To confront head-on today’s crisis will require a new macroeconomics, and modernized metrics to go along with it. Hard environmental limits on greenhouse gas emissions condition our economic options, and cannot be traded off against fossil-fueled growth. However, the political challenge is profound. Even to hold atmospheric carbon concentrations to no more than double pre-industrial levels will require a 70% reduction in greenhouse gas emissions, while the difficult-to-negotiate Kyoto treaty only called for reductions of about 5% from 1990 levels, and only in developed countries.

Economic textbooks ask: how clean an environment can we afford? New economic models must determine what kinds of growth and investment are unacceptable or required within a carbon-constrained world.
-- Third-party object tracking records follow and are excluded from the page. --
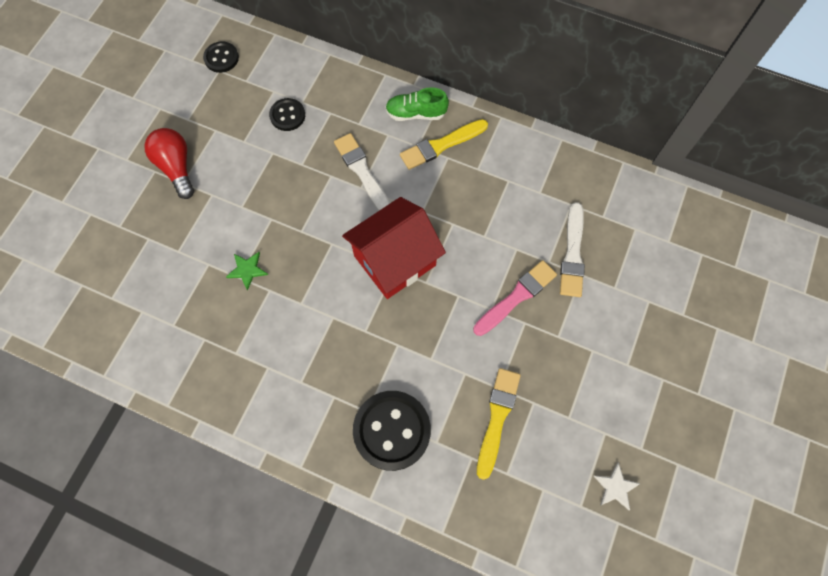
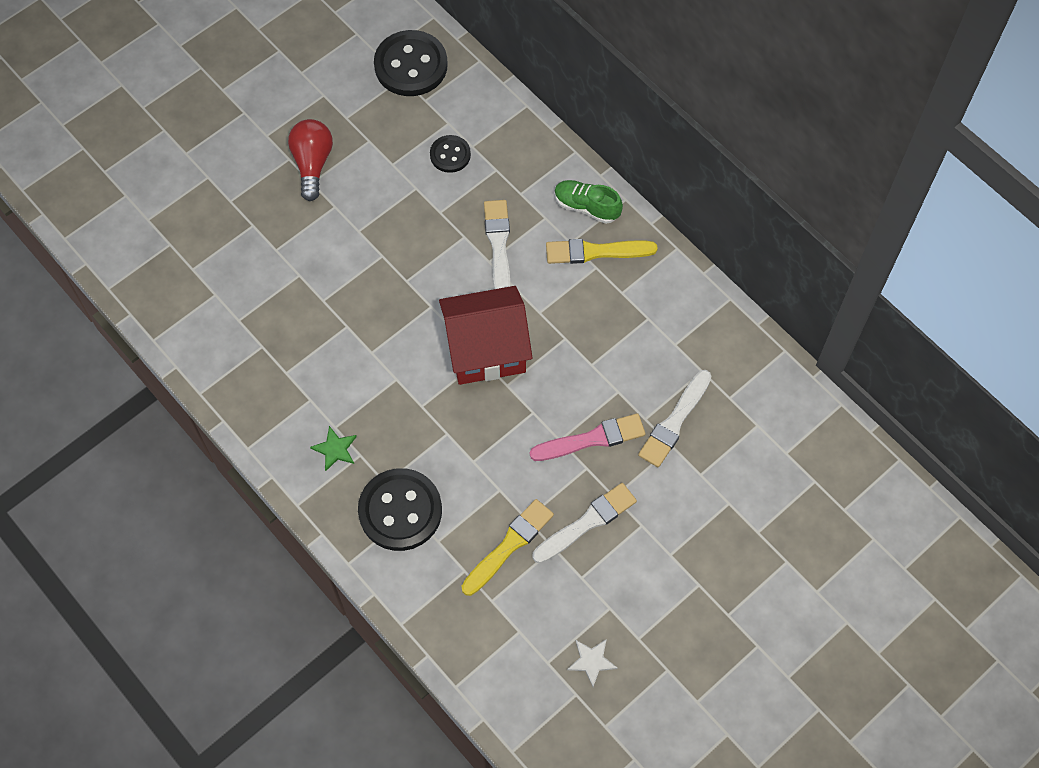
camera: 25 degrees right, 5 degrees down
black button [203,41,239,73] -> black button [374,30,448,96], size x1.85
green star [226,252,268,291] -> green star moved to [310,426,357,471]
none -> white brush [532,483,637,563]

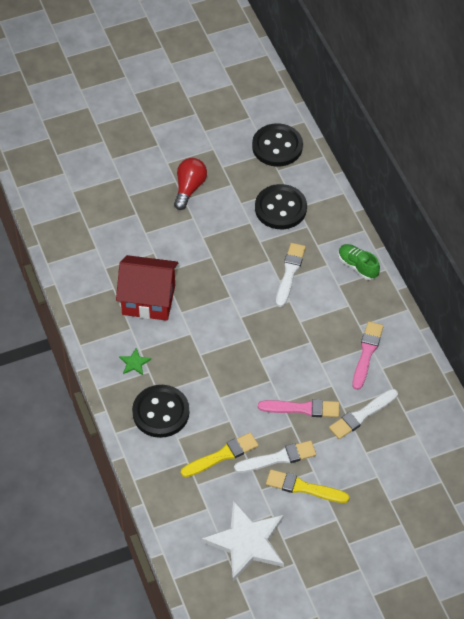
camera: 20 degrees right, 10 degrees down
black button [430,135,471,173] -> black button [255,184,307,229], size x1.85
red house [439,286,533,385] -> red house moved to [116,255,178,321]
yellow brush [546,239,658,264] -> yellow brush moved to [266,469,349,503]
white star [567,639,618,687] -> white star [202,500,284,581], size x2.47
none -> pink brush [352,321,384,390]

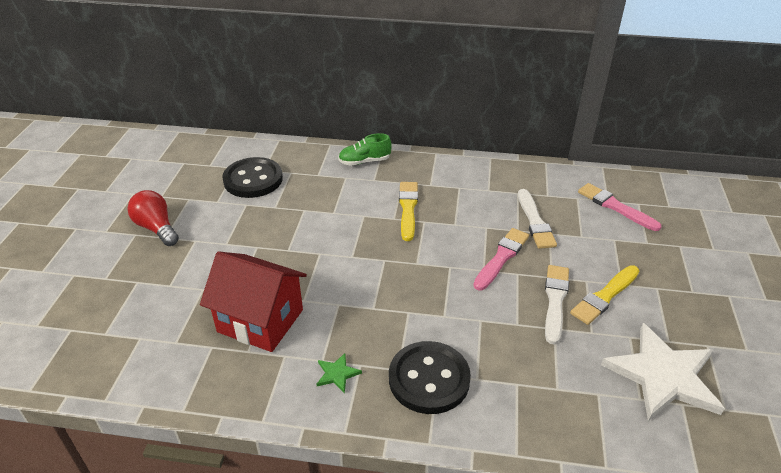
camera: 60 degrees left, 15 degrees down
red house [116,255,178,321] -> red house turned 75 degrees clockwise [200,252,307,352]
yellow brush [181,432,259,477] -> yellow brush moved to [399,182,418,241]
black button [252,123,303,167] -> none
white brush [276,243,306,307] -> none
pink brush [352,321,384,390] -> pink brush moved to [578,183,662,231]

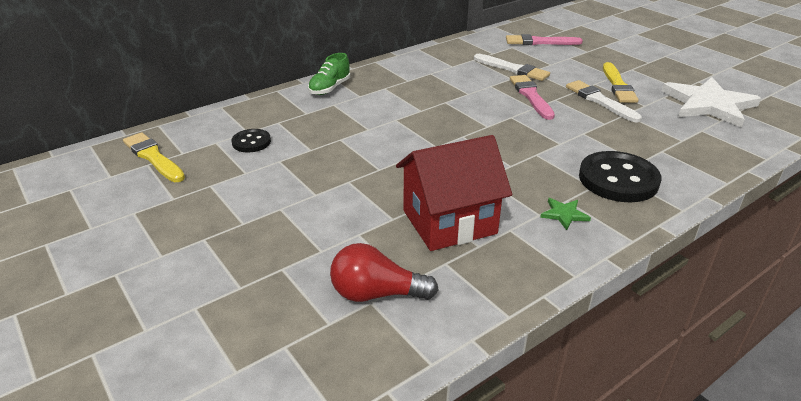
camera: 45 degrees left, 5 degrees down
red light bulb [127,190,179,246] -> red light bulb moved to [330,243,438,302]
black button [222,157,283,198] -> black button [231,129,271,152], size x0.54
yellow brush [399,182,418,241] -> yellow brush moved to [123,132,185,182]

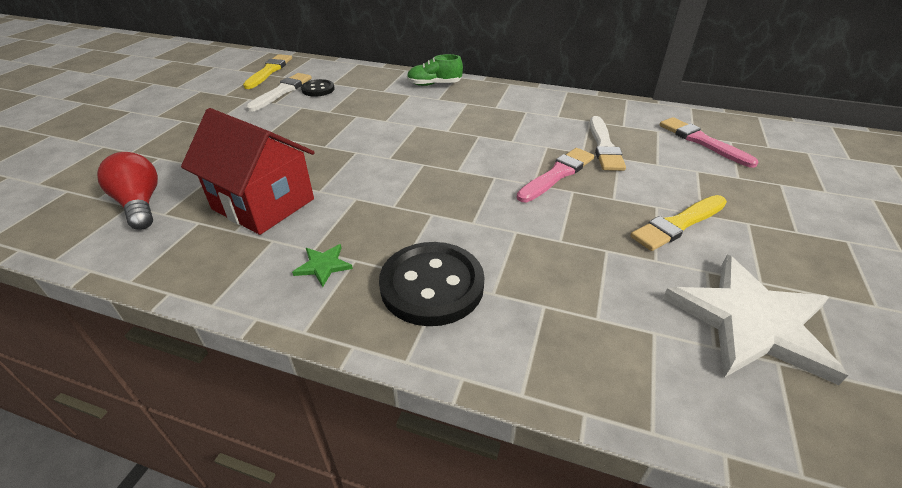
camera: 55 degrees right, 5 degrees up
white brush [566,80,642,122] -> white brush moved to [246,73,312,112]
Once the biosphere is understood as necessary for production and not a luxury good, the benefits of decisive action are obvious. The recent voluminous report on the economics of climate change commissioned by the UK government puts our options in stark terms. Beyond the devastating biodiversity loss, doing nothing is estimated to cause economic disruption equal to 5-20% of GDP per year. Alternatively, the report predicts that investments to reduce greenhouse gas emissions and avoid the worst impacts of climate change would cost only a tiny fraction as much — about 1% of GDP per year. What are we waiting for?

As owners of companies, investors need to make clear that corporate efforts to dramatically reduce carbon emissions are in our long-term financial interest. The Investor Network on Climate Risk is making this case, and the millions of smaller investors at mutual fund companies should join the chorus. Today’s challenges require a new bio-economics for the long run, an economic model that respects our planet’s non-negotiable constraints.

Endnote
1 Thanks to the Global Development and Environment Institute at Tufts University for their groundbreaking work on sustainable economics, including an innovative on-line introductory text, Macroeconomics in Context.